--- Exercise prompt ---
Please give the lines below as a JSON list of strings, one string per line, with any blank lines left out.

■ ■ ■ ■ ■

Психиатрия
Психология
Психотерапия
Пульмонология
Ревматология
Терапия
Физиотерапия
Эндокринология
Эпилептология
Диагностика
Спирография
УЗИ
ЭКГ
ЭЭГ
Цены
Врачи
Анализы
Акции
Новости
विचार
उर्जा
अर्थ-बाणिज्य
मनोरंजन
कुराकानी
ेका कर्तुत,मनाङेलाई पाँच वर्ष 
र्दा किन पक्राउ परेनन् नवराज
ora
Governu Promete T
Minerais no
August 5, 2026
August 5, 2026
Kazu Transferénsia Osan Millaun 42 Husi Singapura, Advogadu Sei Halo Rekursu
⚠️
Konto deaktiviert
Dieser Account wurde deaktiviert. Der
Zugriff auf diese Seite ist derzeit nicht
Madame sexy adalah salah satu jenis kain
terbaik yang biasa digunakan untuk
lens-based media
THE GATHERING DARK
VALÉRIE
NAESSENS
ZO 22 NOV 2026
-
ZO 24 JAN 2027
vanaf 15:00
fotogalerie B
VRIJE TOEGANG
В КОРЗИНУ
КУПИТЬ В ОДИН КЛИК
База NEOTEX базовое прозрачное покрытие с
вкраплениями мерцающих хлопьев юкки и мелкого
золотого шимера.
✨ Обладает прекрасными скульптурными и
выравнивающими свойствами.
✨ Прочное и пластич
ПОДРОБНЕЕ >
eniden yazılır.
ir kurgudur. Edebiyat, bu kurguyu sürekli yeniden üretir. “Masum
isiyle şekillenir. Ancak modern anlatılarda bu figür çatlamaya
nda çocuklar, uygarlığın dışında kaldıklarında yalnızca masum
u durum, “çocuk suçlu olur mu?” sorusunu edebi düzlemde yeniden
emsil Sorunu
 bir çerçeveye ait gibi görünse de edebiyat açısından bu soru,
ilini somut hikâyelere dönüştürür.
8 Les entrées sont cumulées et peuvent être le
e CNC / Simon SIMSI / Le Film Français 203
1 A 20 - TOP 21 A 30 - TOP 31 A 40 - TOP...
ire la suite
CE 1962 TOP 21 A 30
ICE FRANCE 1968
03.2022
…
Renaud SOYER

■ ■ ■ ■ ■

--- Written solution ---
[
  "Психиатрия",
  "Психология",
  "Психотерапия",
  "Пульмонология",
  "Ревматология",
  "Терапия",
  "Физиотерапия",
  "Эндокринология",
  "Эпилептология",
  "Диагностика",
  "Спирография",
  "УЗИ",
  "ЭКГ",
  "ЭЭГ",
  "Цены",
  "Врачи",
  "Анализы",
  "Акции",
  "Новости",
  "विचार",
  "उर्जा",
  "अर्थ-बाणिज्य",
  "मनोरंजन",
  "कुराकानी",
  "ेका कर्तुत,मनाङेलाई पाँच वर्ष ",
  "र्दा किन पक्राउ परेनन् नवराज",
  "ora",
  "Governu Promete T",
  "Minerais no",
  "August 5, 2026",
  "August 5, 2026",
  "Kazu Transferénsia Osan Millaun 42 Husi Singapura, Advogadu Sei Halo Rekursu",
  "⚠️",
  "Konto deaktiviert",
  "Dieser Account wurde deaktiviert. Der",
  "Zugriff auf diese Seite ist derzeit nicht",
  "Madame sexy adalah salah satu jenis kain",
  "terbaik yang biasa digunakan untuk",
  "lens-based media",
  "THE GATHERING DARK",
  "VALÉRIE",
  "NAESSENS",
  "ZO 22 NOV 2026",
  "-",
  "ZO 24 JAN 2027",
  "vanaf 15:00",
  "fotogalerie B",
  "VRIJE TOEGANG",
  "В КОРЗИНУ",
  "КУПИТЬ В ОДИН КЛИК",
  "База NEOTEX базовое прозрачное покрытие с",
  "вкраплениями мерцающих хлопьев юкки и мелкого",
  "золотого шимера.",
  "✨ Обладает прекрасными скульптурными и",
  "выравнивающими свойствами.",
  "✨ Прочное и пластич",
  "ПОДРОБНЕЕ >",
  "eniden yazılır.",
  "ir kurgudur. Edebiyat, bu kurguyu sürekli yeniden üretir. “Masum",
  "isiyle şekillenir. Ancak modern anlatılarda bu figür çatlamaya",
  "nda çocuklar, uygarlığın dışında kaldıklarında yalnızca masum",
  "u durum, “çocuk suçlu olur mu?” sorusunu edebi düzlemde yeniden",
  "emsil Sorunu",
  " bir çerçeveye ait gibi görünse de edebiyat açısından bu soru,",
  "ilini somut hikâyelere dönüştürür.",
  "8 Les entrées sont cumulées et peuvent être le",
  "e CNC / Simon SIMSI / Le Film Français 203",
  "1 A 20 - TOP 21 A 30 - TOP 31 A 40 - TOP...",
  "ire la suite",
  "CE 1962 TOP 21 A 30",
  "ICE FRANCE 1968",
  "03.2022",
  "…",
  "Renaud SOYER"
]